Resolver is the free tool to help consumers raise and resolve issues. Its goal is to help make complaining quick and straightforward. Resolver is independent, free and focused on improving quality.

 

The traditional customer engagement model focused on multiple touch points of engagement between the business and the consumer. This has been transformed with self-service.

 

Businesses looking for efficiency improvements have focused on getting customers to own their engagement with their services. This ranges from self-service check outs to mobile Apps to manage our services. This is reducing the cost of service delivery and helping businesses to be more efficient but with one major expense; customers have less engagement and less brand loyalty.

 

To help this movement towards self-service requires some consumers to be “encouraged”. This has been achieved by making it harder for consumers to engage with businesses or to move to lower cost channels of engagement such as live chat where one agent can handle between 3 and 9 concurrent conversations.

 

How long does it take you to find the phone number or email address for an organisation when you want to contact them?

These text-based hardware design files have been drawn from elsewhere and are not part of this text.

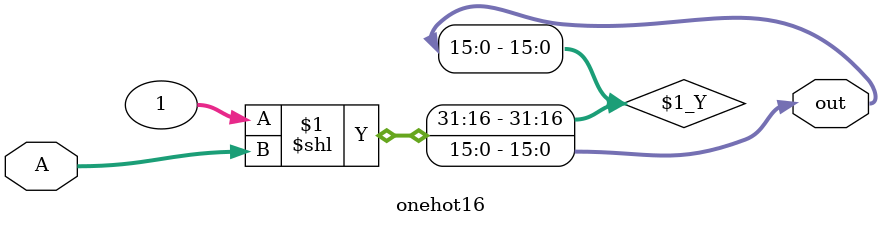
<source format=v>

module onehot16(output wire [15:0] out, input wire [3:0] A);

   assign out = 1 << A;

endmodule

</source>
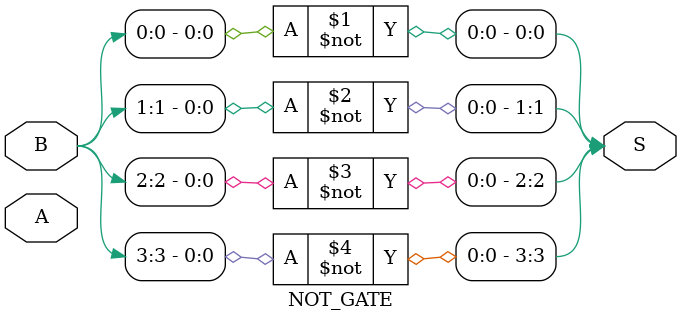
<source format=v>
module LOGIC_UNIT (
  input          wire        [3:0]     A    ,
  input          wire        [3:0]     B    ,
  input          wire                  S2   ,
  input          wire                  S3   ,
  output         wire        [3:0]     S
);

wire  [3:0]   OUT_AND   ;
wire  [3:0]   OUT_OR    ;
wire  [3:0]   OUT_XOR   ;
wire  [3:0]   OUT_NOT   ;

wire  [3:0]   OUT_MUX1  ;
wire  [3:0]   OUT_MUX2  ;


AND_GATE and_gate ( A , B , OUT_AND )  ;
OR_GATE  or_gate  ( A , B , OUT_OR  )  ;
XOR_GATE xor_gate ( A , B , OUT_XOR )  ;
NOT_GATE not_gate ( A , B , OUT_NOT )  ;

MUX_2_TO_1 mux3 ( OUT_AND , OUT_XOR  , S3 , OUT_MUX1 )  ;
MUX_2_TO_1 mux4 ( OUT_OR , OUT_NOT , S3 , OUT_MUX2 )  ;

MUX_2_TO_1 mux5 ( OUT_MUX1 , OUT_MUX2 , S2 , S )  ;



endmodule

module AND_GATE (
  input          wire         [3:0]      A   ,
  input          wire         [3:0]      B   ,
  output         wire         [3:0]      S  
);



and and1 ( S[0] , A[0] , B[0] )  ;
and and2 ( S[1] , A[1] , B[1] )  ;
and and3 ( S[2] , A[2] , B[2] )  ;
and and4 ( S[3] , A[3] , B[3] )  ;

endmodule

module OR_GATE (
  input          wire         [3:0]      A   ,
  input          wire         [3:0]      B   ,
  output         wire         [3:0]      S  
);



or or1 ( S[0] , A[0] , B[0] )  ;
or or2 ( S[1] , A[1] , B[1] )  ;
or or3 ( S[2] , A[2] , B[2] )  ;
or or4 ( S[3] , A[3] , B[3] )  ;

endmodule

module XOR_GATE (
  input          wire         [3:0]      A   ,
  input          wire         [3:0]      B   ,
  output         wire         [3:0]      S  
);



xor xor1 ( S[0] , A[0] , B[0] )  ;
xor xor2 ( S[1] , A[1] , B[1] )  ;
xor xor3 ( S[2] , A[2] , B[2] )  ;
xor xor4 ( S[3] , A[3] , B[3] )  ;

endmodule

module NOT_GATE (
  input          wire         [3:0]      A   ,
  input          wire         [3:0]      B   ,
  output         wire         [3:0]      S  
);



not not1 ( S[0] , B[0] )  ;
not not2 ( S[1] , B[1] )  ;
not not3 ( S[2] , B[2] )  ;
not not4 ( S[3] , B[3] )  ;

endmodule

</source>
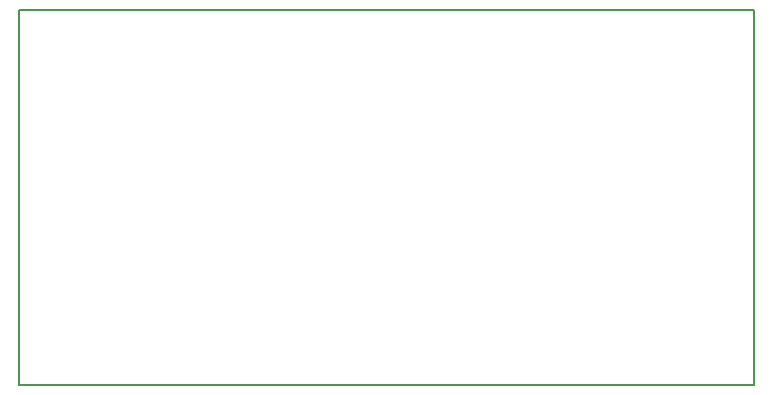
<source format=gm1>
G04 #@! TF.FileFunction,Profile,NP*
%FSLAX46Y46*%
G04 Gerber Fmt 4.6, Leading zero omitted, Abs format (unit mm)*
G04 Created by KiCad (PCBNEW 4.0.6) date Wednesday, September 13, 2017 'PMt' 06:10:32 PM*
%MOMM*%
%LPD*%
G01*
G04 APERTURE LIST*
%ADD10C,0.100000*%
%ADD11C,0.150000*%
G04 APERTURE END LIST*
D10*
D11*
X112395000Y-76835000D02*
X50165000Y-76835000D01*
X50165000Y-45085000D02*
X112395000Y-45085000D01*
X112395000Y-45085000D02*
X112395000Y-76835000D01*
X50165000Y-76835000D02*
X50165000Y-45085000D01*
M02*

</source>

Businesses have now effectively built barriers between them and their customers.

 

The impact is that the key battleground for customer loyalty is now complaints. If consumers at best are happy to self-manage and at worst are discouraged from contacting, then when a real issue arises, it becomes the only point after purchase that a customer really has to engage with a business.

 

It was said once to me, “Look at the names complaining this month and then you will see the same names leaving next month”. Complaints have traditionally been seen as a liability not an opportunity, but, businesses need to realise their customers are going to determine their future loyalty based on how their complaint is dealt with. Instead of being a liability, complaints are actually the best opportunity an organisation has to create brand advocates and retain future revenues.

 

If a customer no longer touches a brand and then struggles to get hold of the organization, then they have already experienced two negative experiences while being no closer to resolving their issue. The consumer is being driven to make more effort to solve a problem with the brand taking less responsibility.

 

Why bother trying to engage when the consumer simply feels unloved or unwanted? Competitors are always willing to woo them with their shiny new service. The typical cost to acquire a new customer, with little or low loyalty, is £100 to £150 and yet to resolve a complaint and have a happy customer who will not leave is a fraction of that. And yet a complaint is still seen as a liability and not an opportunity.

 

Effectively resolving a customer issue delivers more than a new customer. It creates a loyal brand advocate, something that marketing alone cannot buy.

 

The businesses that are to succeed in a self-service focused market need to realise complaints are the key loyalty touch point for consumers of their services and products. Complaints are increasingly the only opportunity to prove why consumers should love their suppliers. Love your customers; love complaints.